17. Reading of para 12 of the Judgment sought to be reviewed shows that the learned counsel who represented the review petitioner in the appeal proceedings urged the same grounds. He relied upon the same Judgments. Learned counsel for the petitioner now relying upon the Judgment in RAVIRAJA SHETTY V. BHOOPALA SHETTY, ILR 2001 KAR 2836 contends that this Court has held that once the Land Tribunal rejects the application of the tenant then the operation of S.133 of the Act comes to an end.

18. But the perusal of the Judgment shows that the very same Judgment was pressed into service by the learned counsel for the respondent. This Court in para 18 of the Judgment referred to that Judgment and the other Judgments relied upon by the learned counsel for the appellant. The perusal of para 17 to 19 of the Judgment shows that this Court held that having regard to the Larger 17 Bench Judgments in KORAGA MARAKALA Vs. KAMALA, 1988(1) KLJ 34(FB) and MALLAYYA MURIGEYYA NADUVINAMATH Vs. PUTTAPPA SHIVAPPA MOSALI, AIR 1976 KAR 192 (DB), the Single Bench Judgments cannot be followed. Therefore it is not open to the petitioner to contend that this Court has not considered the implications of the rejection of the application of the respondent by the Land Tribunal or the legal principles, the ratio in the RAVIRAJA SHETTY's case.
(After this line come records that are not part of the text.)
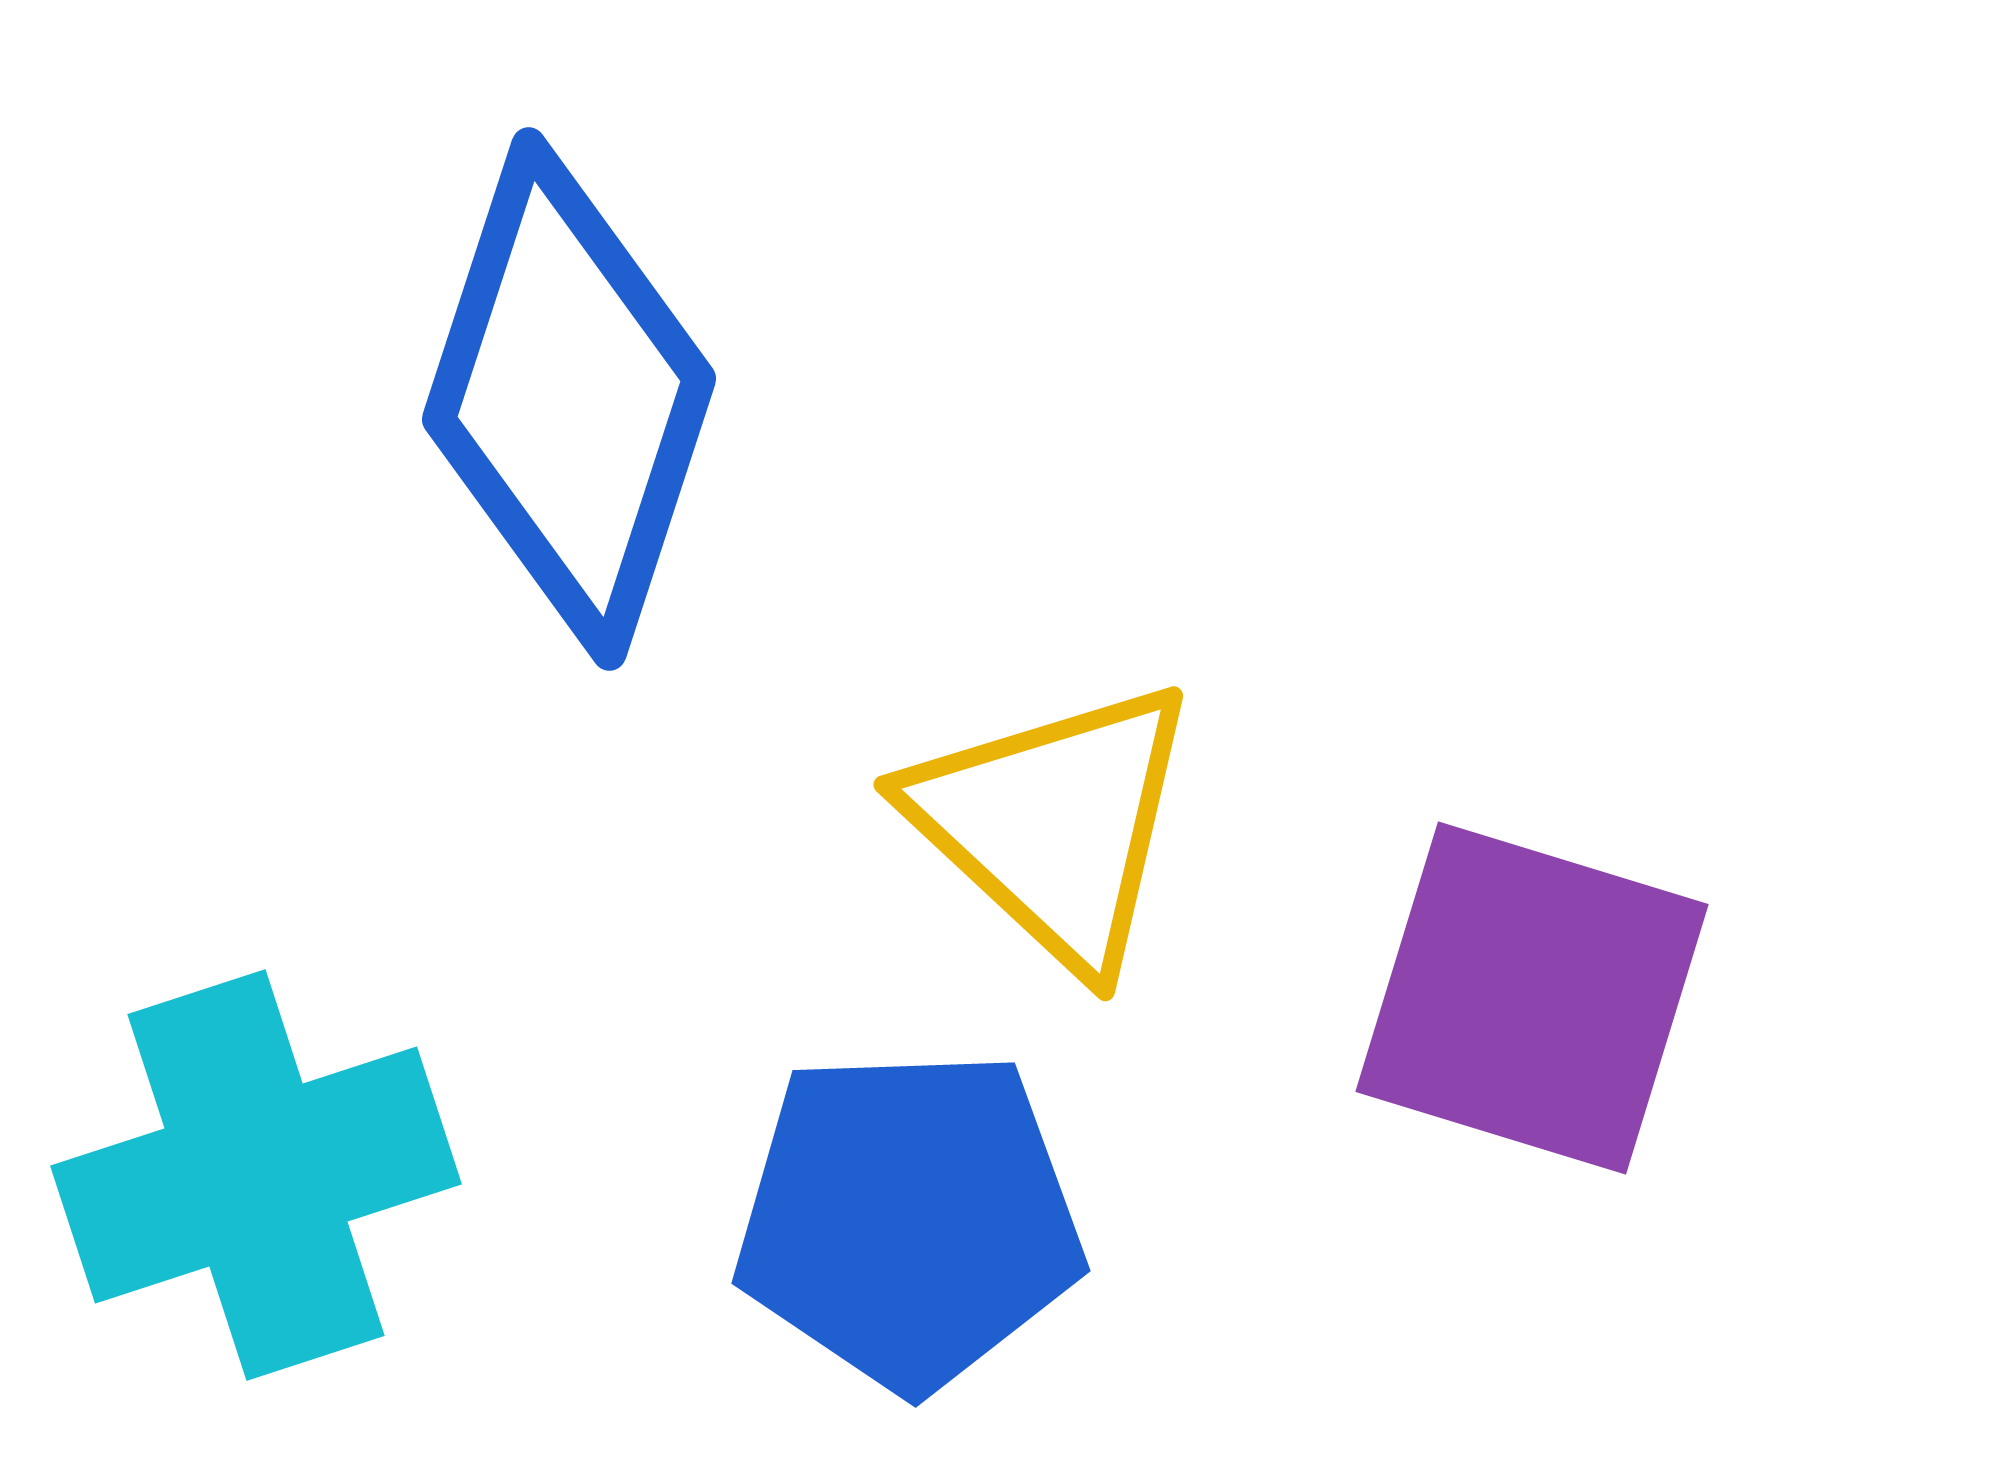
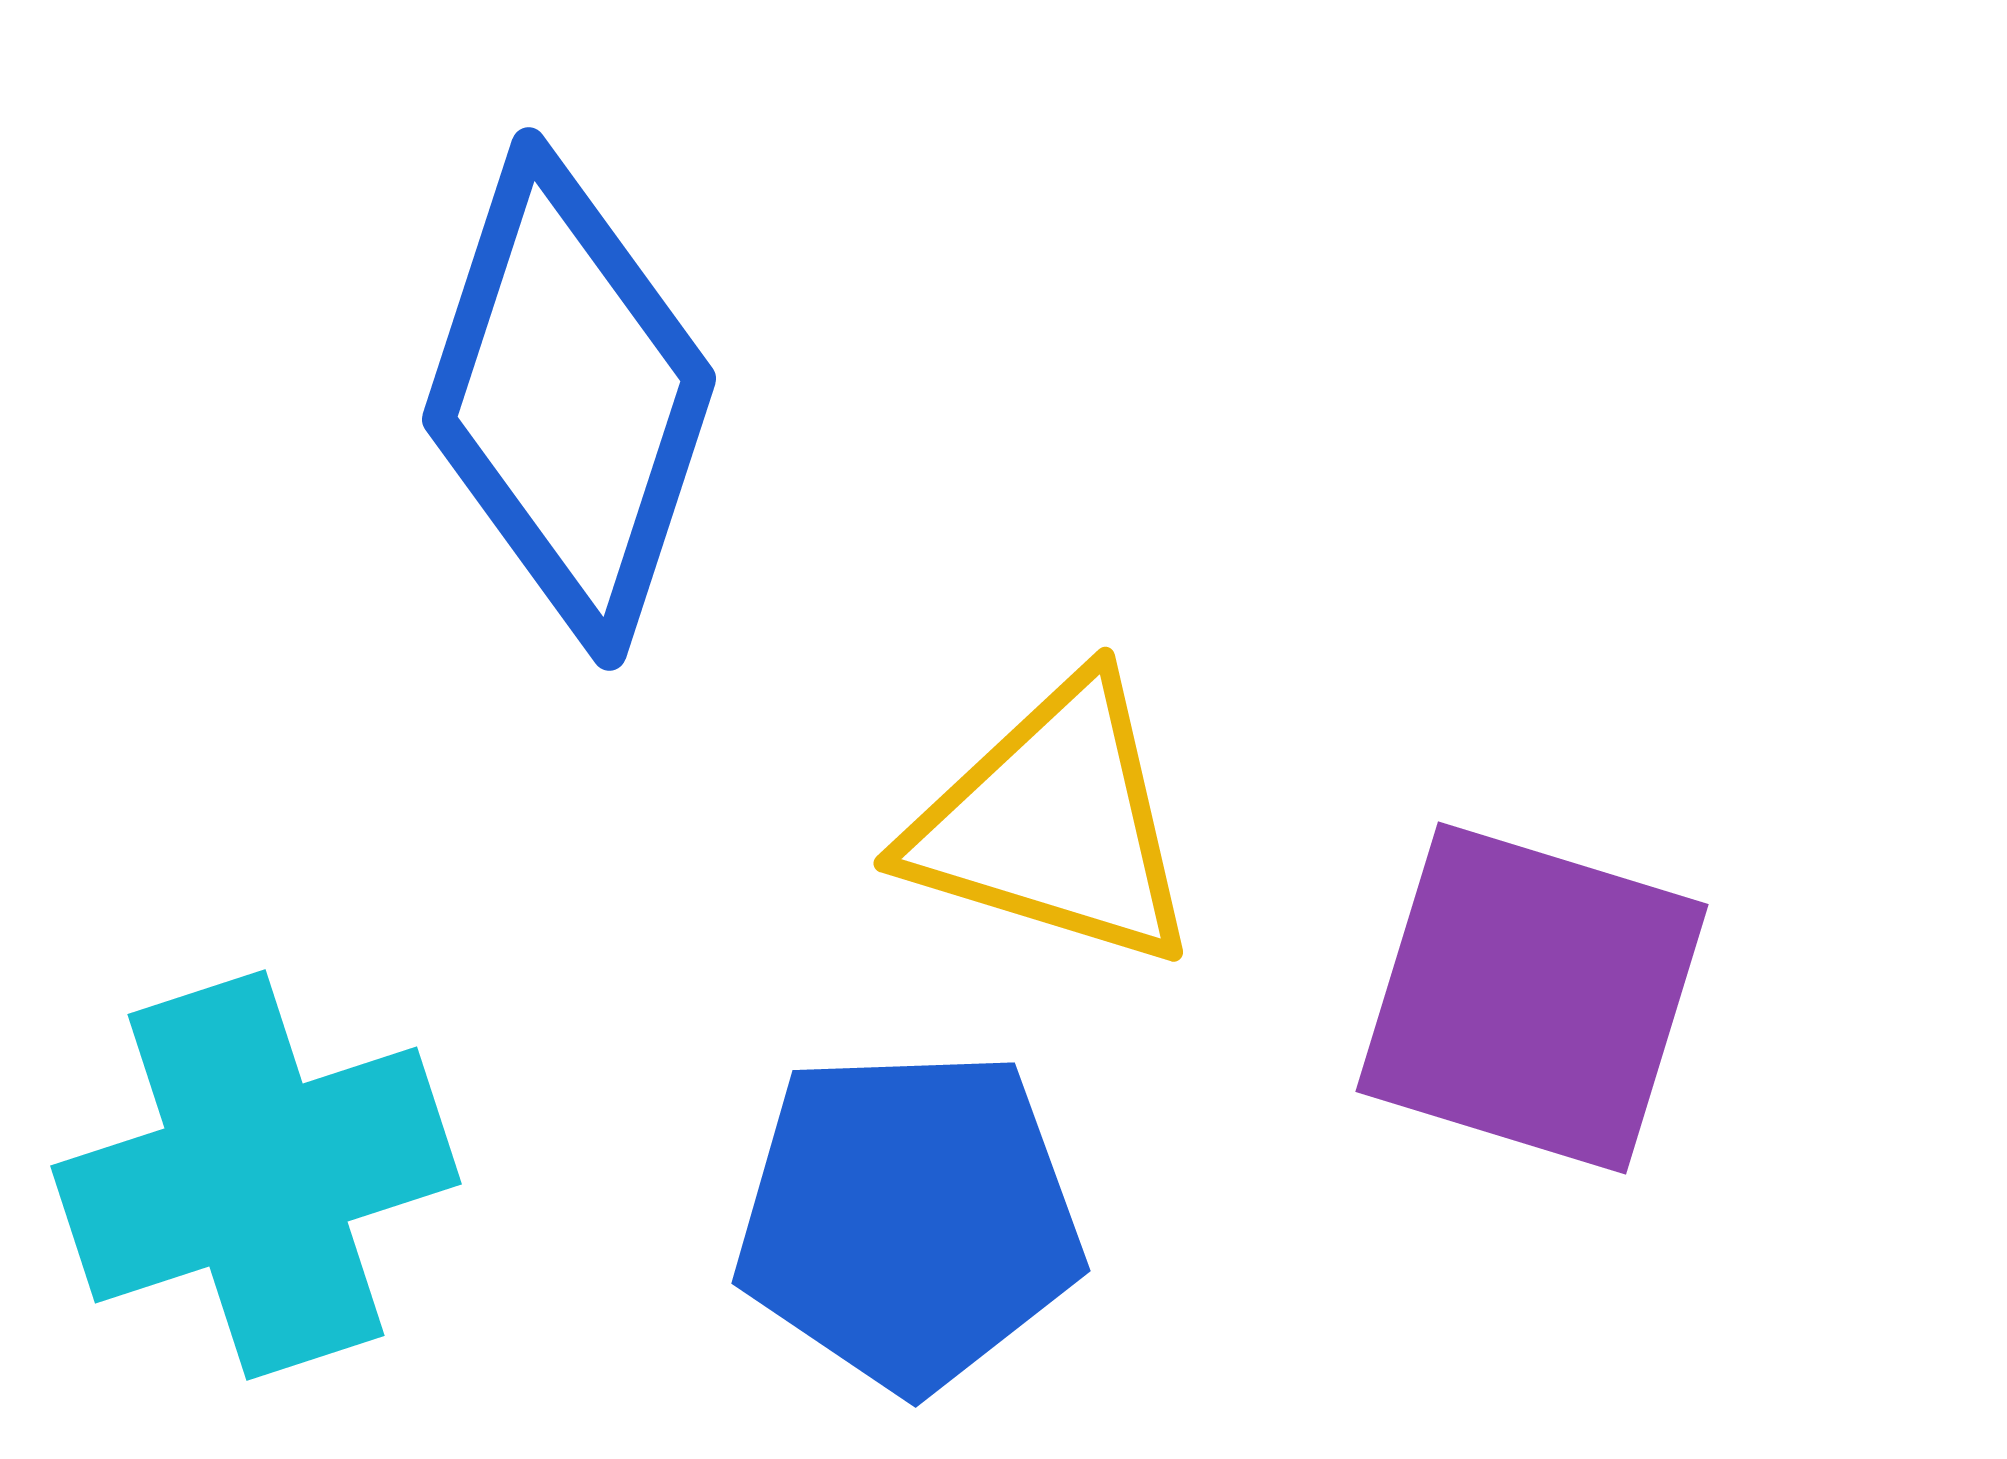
yellow triangle: rotated 26 degrees counterclockwise
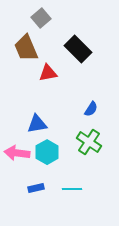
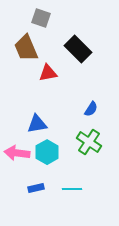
gray square: rotated 30 degrees counterclockwise
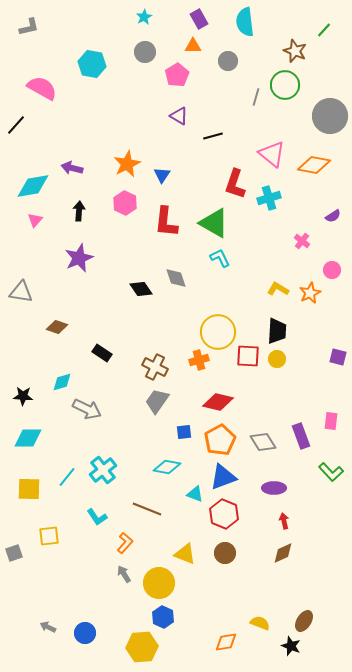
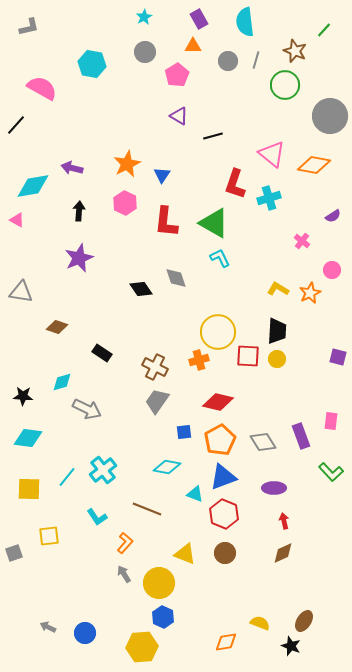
gray line at (256, 97): moved 37 px up
pink triangle at (35, 220): moved 18 px left; rotated 42 degrees counterclockwise
cyan diamond at (28, 438): rotated 8 degrees clockwise
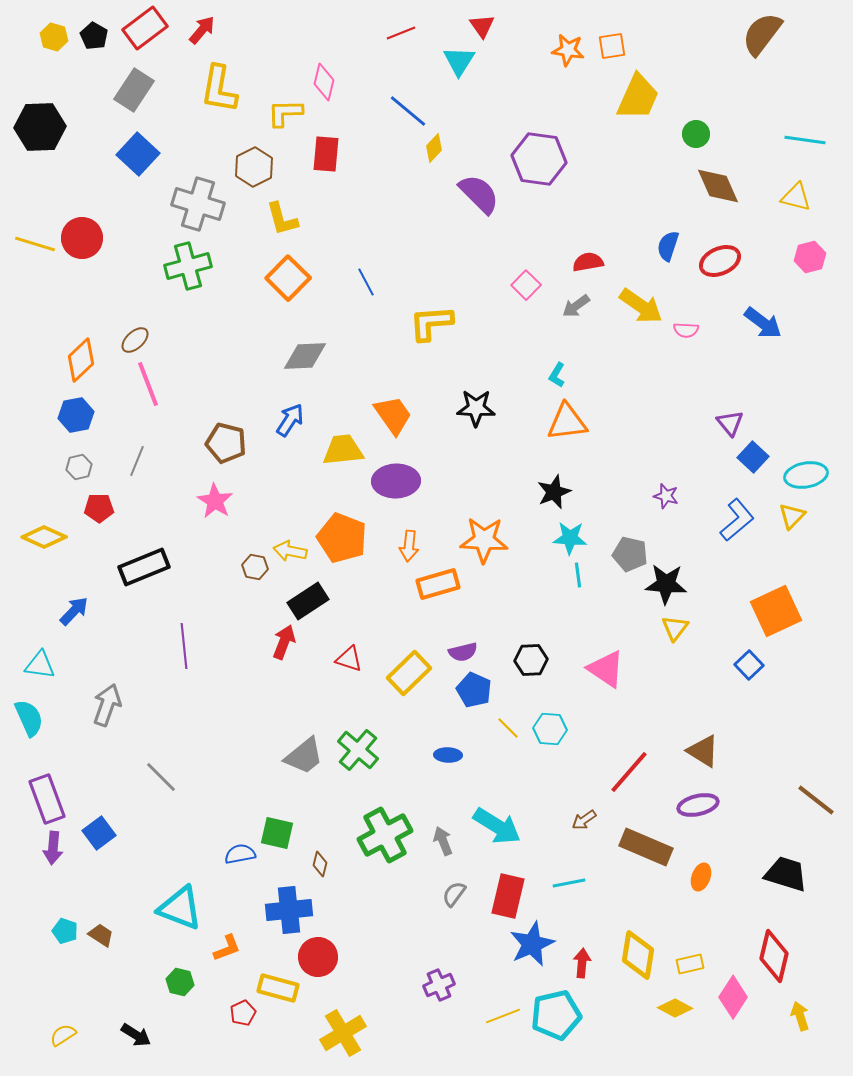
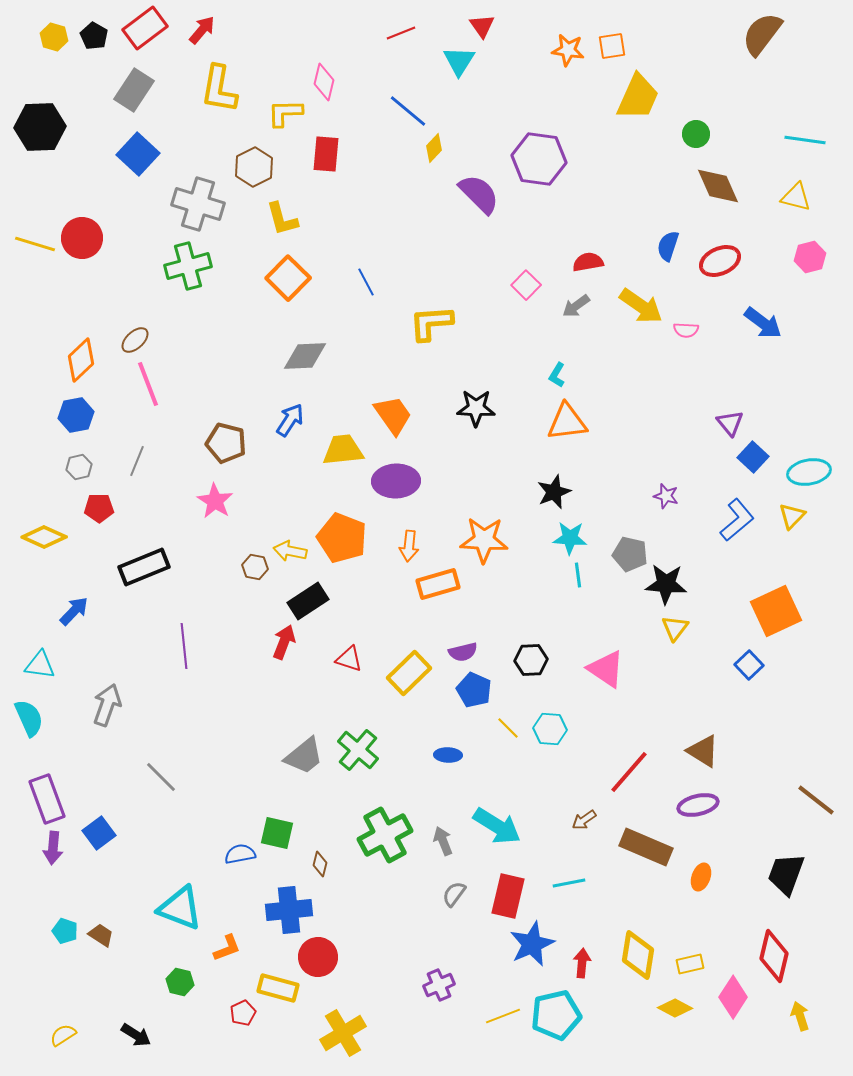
cyan ellipse at (806, 475): moved 3 px right, 3 px up
black trapezoid at (786, 874): rotated 87 degrees counterclockwise
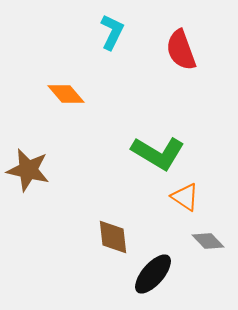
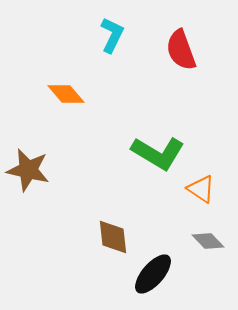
cyan L-shape: moved 3 px down
orange triangle: moved 16 px right, 8 px up
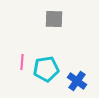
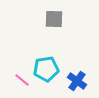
pink line: moved 18 px down; rotated 56 degrees counterclockwise
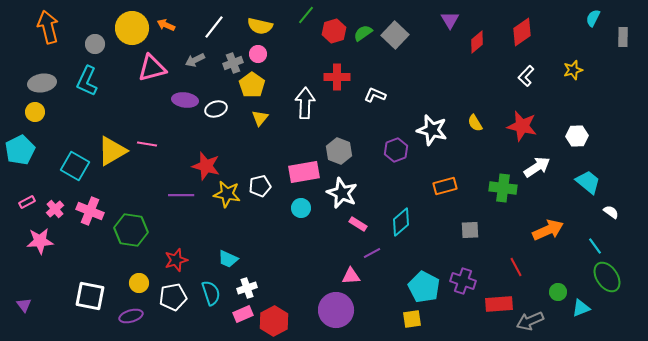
19. The perusal of the Judgment shows that the counsel for the appellant did not rely on the Judgment in BALESHA RAMA's case supra. Therefore there was no occasion for this Court to consider the said Judgment. This is the introduction of new arguments in the review petition. However, BALESHA RAMA'S case does not deal with Section 133 of the Act.

20. Learned counsel arguing this petition is not the counsel who argued the matter in the appeal. Therefore there is much force in the contention of the learned 18 counsel for the respondent that it is not open to the counsel for the petitioner to contend that the non applicability of S.133 of the Act was argued and this Court has not considered the same and that amounts to error apparent on the face of the record.

21. Having regard to the facts and circumstances of the case, the Judgments relied upon by the learned counsel for the petitioner are not applicable. The parties cannot be permitted to re-agitate the matter before the same Court in the guise of review petition. This Court does not find any merit in the petition.

Petition is dismissed with cost of Rs.3,000/- payable to the Library Fund of the Bengaluru Advocates' Association.

In view of the disposal of the review petition, I.A. Nos.2 and 3 of 2017 do not survive for consideration and disposed of accordingly.